Carlos pointed at the ceiling. “A computer-controlled HVAC system maintains twenty-one degrees Celcius and fifty percent humidity environmental conditions year-round. Special filters remove the sea salt from the air.”
“ Wow.”
“Do you know they told me you cannot store muscle cars this close to the sea? They will rust out before your eyes.” He gave a snorting chortle. “I told them science and money makes everything possible.”
We walked to the archway at end of the showroom. It opened into the ultimate man cave. As if any man needed more than that showroom full of fury.
A sleek marble bar with a dozen stools, lounge area with big-screen TV, and a rectangular marble-topped conference table. Six of the Five-seveNs, all in black, stood waiting. Carlos led me to one end of the table. A Five-seveN pulled out the chair for me. After I was seated, the men followed suit, Carlos at the head.
AJ walked into the room, wearing tan pants and a loose raw-linen shirt, two more Five-sevenS at his heels.
I could see the square shape of bandages beneath his shirt as he moved. His face was a rainbow of bruises. Tiny strips of skin-colored stitch tape were above his eye, on his cheekbone and chin. His earlobes had been reattached.
But as rough as he looked, it was nothing compared to the dead in his eyes. He was El Cid. AJ was no more.
“Maisie Renko,” El Cid said. “I am in your debt.”
He reached into his pocket and stepped behind me.
I closed my eyes as a shard of pure irrational fear stabbed my lungs.

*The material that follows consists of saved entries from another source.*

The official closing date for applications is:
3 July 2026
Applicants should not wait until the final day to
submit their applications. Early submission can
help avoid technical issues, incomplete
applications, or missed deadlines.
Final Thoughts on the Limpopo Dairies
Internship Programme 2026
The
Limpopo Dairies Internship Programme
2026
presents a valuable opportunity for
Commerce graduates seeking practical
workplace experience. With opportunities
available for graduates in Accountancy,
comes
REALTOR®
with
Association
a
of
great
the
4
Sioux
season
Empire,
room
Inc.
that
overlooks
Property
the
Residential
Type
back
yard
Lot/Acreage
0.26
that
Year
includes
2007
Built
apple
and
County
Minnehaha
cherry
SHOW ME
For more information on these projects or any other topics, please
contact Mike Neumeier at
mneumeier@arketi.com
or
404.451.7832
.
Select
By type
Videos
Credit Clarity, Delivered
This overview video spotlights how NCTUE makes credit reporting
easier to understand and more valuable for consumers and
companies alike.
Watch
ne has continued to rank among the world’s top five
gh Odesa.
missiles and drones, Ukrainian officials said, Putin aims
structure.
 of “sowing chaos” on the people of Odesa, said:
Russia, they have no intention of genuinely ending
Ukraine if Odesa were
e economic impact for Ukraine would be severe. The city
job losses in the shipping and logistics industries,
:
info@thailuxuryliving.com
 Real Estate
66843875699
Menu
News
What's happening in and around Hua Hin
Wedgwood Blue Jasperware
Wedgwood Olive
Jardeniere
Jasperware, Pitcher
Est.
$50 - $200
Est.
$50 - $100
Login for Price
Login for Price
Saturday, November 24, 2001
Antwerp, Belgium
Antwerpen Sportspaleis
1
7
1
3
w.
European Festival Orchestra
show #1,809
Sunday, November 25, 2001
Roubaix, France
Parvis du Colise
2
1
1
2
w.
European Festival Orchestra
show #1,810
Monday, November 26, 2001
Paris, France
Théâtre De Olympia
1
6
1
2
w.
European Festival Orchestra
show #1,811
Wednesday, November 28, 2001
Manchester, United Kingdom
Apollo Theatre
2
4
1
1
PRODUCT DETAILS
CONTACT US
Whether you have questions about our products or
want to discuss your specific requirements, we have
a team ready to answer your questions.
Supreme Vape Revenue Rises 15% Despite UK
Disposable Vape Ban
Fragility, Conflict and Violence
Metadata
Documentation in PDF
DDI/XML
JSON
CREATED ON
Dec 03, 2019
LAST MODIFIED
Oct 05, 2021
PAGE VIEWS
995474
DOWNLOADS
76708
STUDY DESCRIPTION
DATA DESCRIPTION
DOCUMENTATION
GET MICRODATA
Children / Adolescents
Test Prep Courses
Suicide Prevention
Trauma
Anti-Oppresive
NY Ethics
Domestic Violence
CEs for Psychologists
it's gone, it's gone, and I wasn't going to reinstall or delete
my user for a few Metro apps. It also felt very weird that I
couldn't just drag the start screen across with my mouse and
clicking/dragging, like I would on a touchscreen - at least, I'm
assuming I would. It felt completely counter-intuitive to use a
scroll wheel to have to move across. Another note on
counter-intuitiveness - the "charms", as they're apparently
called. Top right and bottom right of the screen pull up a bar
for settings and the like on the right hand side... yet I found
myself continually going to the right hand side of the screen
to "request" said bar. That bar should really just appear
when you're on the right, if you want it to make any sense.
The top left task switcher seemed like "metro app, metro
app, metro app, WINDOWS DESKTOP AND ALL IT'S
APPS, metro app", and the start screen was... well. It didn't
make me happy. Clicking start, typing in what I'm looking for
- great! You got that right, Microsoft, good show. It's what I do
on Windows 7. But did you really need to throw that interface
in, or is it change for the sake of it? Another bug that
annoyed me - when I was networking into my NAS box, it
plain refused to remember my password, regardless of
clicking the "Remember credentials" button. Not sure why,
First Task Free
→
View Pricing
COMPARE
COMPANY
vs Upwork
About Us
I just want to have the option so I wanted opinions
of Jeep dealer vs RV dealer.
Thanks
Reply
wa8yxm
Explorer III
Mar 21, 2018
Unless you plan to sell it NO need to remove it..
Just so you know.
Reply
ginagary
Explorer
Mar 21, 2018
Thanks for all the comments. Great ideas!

Something cold and heavy went around my neck, sliding down my décolletage.
I opened my eyes. Spanish Reals. Pieces of eight, each one wired in white gold, strung together in a thick and powerful web. “
El Cid.”
Carlos set a heavy case onto the table. “I, too, am in your debt.” He pushed the case a foot in front of him. The two Five-seveNs each laid their left hands on the case and crossed themselves. They pushed the case to the next men. It happened twice more before the case was in front of me.
El Cid put his hand on it and crossed himself, then popped the locks. “You are one of us now.” He lifted the lid.